We need legislation that better prioritises access to education for children in the youth justice system. According to the Department of Education’s annual report, the Department of Education is responsible for delivering a high-quality education to all students in all learning environments. I note that the Department of Education supported the provision of education services to children and young people in Banksia Hill Detention Centre last year through funding the equivalent of the provision of three teachers and access to online professional learning for Banksia Hill staff. I am really appalled that only three teachers are employed by Education. The corrective services division, of course, is then expected to make up the gap and fund the other teachers and education staff, and that means that there are currently no education assistants. This year there was an average daily population in Banksia Hill of 134 children and young people ranging in age from 10 years to over 18 years.

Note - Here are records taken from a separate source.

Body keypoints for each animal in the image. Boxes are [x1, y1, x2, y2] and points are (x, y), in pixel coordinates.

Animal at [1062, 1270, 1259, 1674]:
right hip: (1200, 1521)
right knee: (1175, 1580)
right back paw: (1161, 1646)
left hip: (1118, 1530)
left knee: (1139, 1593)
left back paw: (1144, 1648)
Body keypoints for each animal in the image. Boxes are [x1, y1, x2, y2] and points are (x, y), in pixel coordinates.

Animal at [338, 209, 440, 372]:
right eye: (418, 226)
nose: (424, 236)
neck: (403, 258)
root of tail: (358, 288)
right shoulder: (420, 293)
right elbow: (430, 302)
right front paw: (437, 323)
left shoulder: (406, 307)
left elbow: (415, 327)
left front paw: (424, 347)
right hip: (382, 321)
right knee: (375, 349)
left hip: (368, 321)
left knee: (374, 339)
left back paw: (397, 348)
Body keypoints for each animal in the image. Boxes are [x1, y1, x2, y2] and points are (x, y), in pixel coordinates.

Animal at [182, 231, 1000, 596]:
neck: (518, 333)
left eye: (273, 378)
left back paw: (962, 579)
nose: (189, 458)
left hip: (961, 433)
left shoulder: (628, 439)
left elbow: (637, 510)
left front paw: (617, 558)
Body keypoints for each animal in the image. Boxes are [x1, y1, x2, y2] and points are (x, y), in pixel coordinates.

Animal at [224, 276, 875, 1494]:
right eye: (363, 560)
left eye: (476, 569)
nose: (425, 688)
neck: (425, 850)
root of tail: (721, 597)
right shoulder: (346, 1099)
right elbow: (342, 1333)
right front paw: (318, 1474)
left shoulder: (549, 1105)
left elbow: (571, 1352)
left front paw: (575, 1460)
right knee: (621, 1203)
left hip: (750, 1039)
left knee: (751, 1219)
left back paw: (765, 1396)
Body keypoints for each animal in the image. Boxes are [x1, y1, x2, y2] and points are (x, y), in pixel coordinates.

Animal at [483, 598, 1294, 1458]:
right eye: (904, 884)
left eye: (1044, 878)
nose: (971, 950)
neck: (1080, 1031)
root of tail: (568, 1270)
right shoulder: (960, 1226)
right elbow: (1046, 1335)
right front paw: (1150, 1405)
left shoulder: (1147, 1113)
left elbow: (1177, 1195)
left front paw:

They all have fragmented education histories. Many of them, if not most of them, have behavioural issues associated with complex and traumatic pasts. Again, I remind members of the Telethon Kids Institute research that a high proportion of them have a serious neurodevelopmental impairment as well. The Department of Education says to the corrective services division, “Look, here’s some funding for three teachers and access to some online professional learning”—and that is it. That is it for these kids. I recognise that some absolutely amazing people are working in this space, but they are just not getting access to enough support and resources. I note that the “2017 WA Labor Platform” includes the following statement —

In particular WA Labor commits to: ...

Ensuring, legislatively, that incarceration is treated as a last resort, and that diversionary tactics, restorative justice and rehabilitation are the priority for young offenders;

I would like to see the minister start demonstrating some commitment to delivering on this promise and making it happen.